- Assignment -
Below is a listing; restate from it, character for character, the lines beginning at the line holding "To begin, identify" and ending at the line holding "Badgered from the left", both included.

- Records for the task -
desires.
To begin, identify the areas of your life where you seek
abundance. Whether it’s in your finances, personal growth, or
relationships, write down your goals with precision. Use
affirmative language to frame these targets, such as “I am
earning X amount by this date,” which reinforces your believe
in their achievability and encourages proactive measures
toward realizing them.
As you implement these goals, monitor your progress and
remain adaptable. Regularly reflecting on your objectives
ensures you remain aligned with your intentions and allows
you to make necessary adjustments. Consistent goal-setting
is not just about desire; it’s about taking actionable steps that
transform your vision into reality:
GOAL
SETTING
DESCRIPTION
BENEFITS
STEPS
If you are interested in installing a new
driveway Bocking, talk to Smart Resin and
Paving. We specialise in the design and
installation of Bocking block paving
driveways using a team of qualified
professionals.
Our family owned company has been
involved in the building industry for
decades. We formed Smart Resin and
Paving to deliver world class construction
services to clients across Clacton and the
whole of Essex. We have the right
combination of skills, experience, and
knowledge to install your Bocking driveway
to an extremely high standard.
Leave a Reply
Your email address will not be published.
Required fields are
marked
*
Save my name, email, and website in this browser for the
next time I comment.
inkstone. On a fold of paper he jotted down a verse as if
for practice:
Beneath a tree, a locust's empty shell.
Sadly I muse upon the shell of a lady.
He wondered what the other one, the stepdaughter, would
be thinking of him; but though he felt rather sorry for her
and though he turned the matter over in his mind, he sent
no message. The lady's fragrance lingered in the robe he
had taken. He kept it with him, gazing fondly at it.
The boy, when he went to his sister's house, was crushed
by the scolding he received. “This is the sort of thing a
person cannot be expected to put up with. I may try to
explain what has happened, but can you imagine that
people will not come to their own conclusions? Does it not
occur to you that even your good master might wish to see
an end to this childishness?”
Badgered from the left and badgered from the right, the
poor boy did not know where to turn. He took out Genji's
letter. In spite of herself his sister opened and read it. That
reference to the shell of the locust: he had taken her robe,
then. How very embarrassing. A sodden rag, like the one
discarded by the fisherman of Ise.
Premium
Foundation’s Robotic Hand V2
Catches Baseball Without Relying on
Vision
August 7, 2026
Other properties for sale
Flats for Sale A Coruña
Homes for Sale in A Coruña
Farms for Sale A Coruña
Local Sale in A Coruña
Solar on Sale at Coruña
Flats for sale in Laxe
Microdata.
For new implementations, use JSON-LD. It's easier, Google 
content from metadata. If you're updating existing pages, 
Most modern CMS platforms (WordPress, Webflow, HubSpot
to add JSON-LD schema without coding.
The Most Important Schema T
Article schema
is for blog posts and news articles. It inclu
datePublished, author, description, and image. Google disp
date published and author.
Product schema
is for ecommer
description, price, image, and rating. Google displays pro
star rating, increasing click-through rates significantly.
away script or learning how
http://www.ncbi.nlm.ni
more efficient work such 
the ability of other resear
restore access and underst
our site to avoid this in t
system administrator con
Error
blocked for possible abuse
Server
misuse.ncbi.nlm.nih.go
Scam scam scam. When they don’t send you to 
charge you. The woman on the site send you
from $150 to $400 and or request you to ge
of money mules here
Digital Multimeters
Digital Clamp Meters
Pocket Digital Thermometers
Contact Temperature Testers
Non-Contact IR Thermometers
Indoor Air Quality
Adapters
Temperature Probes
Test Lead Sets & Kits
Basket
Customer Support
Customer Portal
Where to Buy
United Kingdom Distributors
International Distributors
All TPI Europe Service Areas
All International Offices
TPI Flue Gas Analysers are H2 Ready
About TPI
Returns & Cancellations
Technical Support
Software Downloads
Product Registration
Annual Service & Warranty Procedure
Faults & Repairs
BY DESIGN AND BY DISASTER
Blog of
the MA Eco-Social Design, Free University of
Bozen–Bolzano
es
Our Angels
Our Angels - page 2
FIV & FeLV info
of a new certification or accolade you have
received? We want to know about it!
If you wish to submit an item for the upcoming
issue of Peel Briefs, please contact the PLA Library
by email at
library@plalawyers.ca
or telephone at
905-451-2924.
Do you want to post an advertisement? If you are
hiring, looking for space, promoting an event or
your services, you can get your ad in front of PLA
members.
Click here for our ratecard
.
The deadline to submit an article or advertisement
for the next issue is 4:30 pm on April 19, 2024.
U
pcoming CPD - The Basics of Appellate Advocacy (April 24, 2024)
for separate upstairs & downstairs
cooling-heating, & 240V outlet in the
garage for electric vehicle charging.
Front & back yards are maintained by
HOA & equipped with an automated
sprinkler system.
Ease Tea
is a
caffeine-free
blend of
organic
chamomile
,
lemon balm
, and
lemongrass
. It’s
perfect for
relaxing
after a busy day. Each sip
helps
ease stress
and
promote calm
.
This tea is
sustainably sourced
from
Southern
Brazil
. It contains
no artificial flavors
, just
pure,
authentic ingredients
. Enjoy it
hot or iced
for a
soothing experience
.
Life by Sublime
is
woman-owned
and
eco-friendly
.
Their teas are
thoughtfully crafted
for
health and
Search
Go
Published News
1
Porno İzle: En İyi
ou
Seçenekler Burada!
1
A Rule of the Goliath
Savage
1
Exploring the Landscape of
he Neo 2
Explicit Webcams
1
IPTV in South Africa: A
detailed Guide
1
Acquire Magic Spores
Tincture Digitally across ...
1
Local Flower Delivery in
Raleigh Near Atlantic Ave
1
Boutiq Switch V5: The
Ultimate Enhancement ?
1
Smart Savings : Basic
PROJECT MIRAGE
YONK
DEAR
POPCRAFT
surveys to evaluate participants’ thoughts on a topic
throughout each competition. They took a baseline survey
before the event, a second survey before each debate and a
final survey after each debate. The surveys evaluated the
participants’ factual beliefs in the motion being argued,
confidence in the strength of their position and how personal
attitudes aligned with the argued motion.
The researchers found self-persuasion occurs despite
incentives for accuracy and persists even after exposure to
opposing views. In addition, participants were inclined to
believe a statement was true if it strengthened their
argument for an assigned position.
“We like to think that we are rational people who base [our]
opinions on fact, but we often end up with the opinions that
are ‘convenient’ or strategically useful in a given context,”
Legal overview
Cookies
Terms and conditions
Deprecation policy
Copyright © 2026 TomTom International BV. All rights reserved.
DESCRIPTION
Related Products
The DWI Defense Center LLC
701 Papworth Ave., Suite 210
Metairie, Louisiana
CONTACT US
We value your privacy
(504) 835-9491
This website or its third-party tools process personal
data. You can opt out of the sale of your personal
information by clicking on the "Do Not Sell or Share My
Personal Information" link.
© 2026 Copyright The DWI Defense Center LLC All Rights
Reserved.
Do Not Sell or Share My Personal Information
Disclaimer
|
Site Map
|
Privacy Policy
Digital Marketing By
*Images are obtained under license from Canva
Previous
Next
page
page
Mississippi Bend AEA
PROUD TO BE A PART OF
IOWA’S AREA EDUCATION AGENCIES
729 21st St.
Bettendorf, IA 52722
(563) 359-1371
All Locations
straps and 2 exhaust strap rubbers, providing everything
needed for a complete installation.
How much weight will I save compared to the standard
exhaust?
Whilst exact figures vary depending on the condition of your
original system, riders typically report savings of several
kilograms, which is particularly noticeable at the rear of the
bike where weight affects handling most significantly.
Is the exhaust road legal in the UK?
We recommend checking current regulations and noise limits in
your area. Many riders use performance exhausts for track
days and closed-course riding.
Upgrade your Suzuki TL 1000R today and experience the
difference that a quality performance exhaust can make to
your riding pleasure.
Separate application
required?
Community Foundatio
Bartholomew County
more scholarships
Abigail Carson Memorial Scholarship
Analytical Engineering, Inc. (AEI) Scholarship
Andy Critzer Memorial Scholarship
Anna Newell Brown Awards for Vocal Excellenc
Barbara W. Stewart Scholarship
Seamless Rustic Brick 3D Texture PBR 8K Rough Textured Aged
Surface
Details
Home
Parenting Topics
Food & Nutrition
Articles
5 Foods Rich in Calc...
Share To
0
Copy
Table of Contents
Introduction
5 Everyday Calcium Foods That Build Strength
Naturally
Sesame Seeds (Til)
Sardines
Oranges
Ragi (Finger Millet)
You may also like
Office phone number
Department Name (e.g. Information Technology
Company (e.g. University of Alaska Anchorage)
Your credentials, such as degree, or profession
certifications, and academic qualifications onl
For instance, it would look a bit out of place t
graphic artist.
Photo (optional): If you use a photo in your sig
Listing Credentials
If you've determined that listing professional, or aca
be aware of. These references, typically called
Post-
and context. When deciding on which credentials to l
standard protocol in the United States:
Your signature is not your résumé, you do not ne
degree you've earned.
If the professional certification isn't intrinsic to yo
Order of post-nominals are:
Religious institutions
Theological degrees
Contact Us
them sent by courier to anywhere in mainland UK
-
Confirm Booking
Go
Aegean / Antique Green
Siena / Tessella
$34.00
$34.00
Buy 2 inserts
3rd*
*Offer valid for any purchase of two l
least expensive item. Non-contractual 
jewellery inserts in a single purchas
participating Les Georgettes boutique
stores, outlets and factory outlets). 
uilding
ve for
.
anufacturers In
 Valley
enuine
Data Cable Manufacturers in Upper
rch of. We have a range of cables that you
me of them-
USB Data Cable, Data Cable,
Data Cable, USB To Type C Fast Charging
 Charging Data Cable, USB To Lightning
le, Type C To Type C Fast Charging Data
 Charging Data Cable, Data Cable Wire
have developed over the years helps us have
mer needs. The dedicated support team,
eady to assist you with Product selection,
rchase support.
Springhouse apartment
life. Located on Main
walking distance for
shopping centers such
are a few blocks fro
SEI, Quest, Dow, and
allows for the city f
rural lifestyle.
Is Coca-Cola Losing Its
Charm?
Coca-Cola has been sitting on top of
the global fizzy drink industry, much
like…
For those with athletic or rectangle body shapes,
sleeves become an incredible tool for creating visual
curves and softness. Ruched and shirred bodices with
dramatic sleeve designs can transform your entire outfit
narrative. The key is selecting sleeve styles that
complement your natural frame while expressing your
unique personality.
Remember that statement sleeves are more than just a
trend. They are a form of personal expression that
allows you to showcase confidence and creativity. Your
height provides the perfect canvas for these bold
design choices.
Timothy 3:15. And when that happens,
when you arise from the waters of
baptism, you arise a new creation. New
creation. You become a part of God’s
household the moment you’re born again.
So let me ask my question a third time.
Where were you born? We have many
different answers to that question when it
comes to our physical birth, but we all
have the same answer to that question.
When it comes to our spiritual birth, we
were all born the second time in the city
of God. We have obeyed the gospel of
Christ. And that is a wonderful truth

- Final answer -
To begin, identify the areas of your life where you seek
abundance. Whether it’s in your finances, personal growth, or
relationships, write down your goals with precision. Use
affirmative language to frame these targets, such as “I am
earning X amount by this date,” which reinforces your believe
in their achievability and encourages proactive measures
toward realizing them.
As you implement these goals, monitor your progress and
remain adaptable. Regularly reflecting on your objectives
ensures you remain aligned with your intentions and allows
you to make necessary adjustments. Consistent goal-setting
is not just about desire; it’s about taking actionable steps that
transform your vision into reality:
GOAL
SETTING
DESCRIPTION
BENEFITS
STEPS
If you are interested in installing a new
driveway Bocking, talk to Smart Resin and
Paving. We specialise in the design and
installation of Bocking block paving
driveways using a team of qualified
professionals.
Our family owned company has been
involved in the building industry for
decades. We formed Smart Resin and
Paving to deliver world class construction
services to clients across Clacton and the
whole of Essex. We have the right
combination of skills, experience, and
knowledge to install your Bocking driveway
to an extremely high standard.
Leave a Reply
Your email address will not be published.
Required fields are
marked
*
Save my name, email, and website in this browser for the
next time I comment.
inkstone. On a fold of paper he jotted down a verse as if
for practice:
Beneath a tree, a locust's empty shell.
Sadly I muse upon the shell of a lady.
He wondered what the other one, the stepdaughter, would
be thinking of him; but though he felt rather sorry for her
and though he turned the matter over in his mind, he sent
no message. The lady's fragrance lingered in the robe he
had taken. He kept it with him, gazing fondly at it.
The boy, when he went to his sister's house, was crushed
by the scolding he received. “This is the sort of thing a
person cannot be expected to put up with. I may try to
explain what has happened, but can you imagine that
people will not come to their own conclusions? Does it not
occur to you that even your good master might wish to see
an end to this childishness?”
Badgered from the left and badgered from the right, the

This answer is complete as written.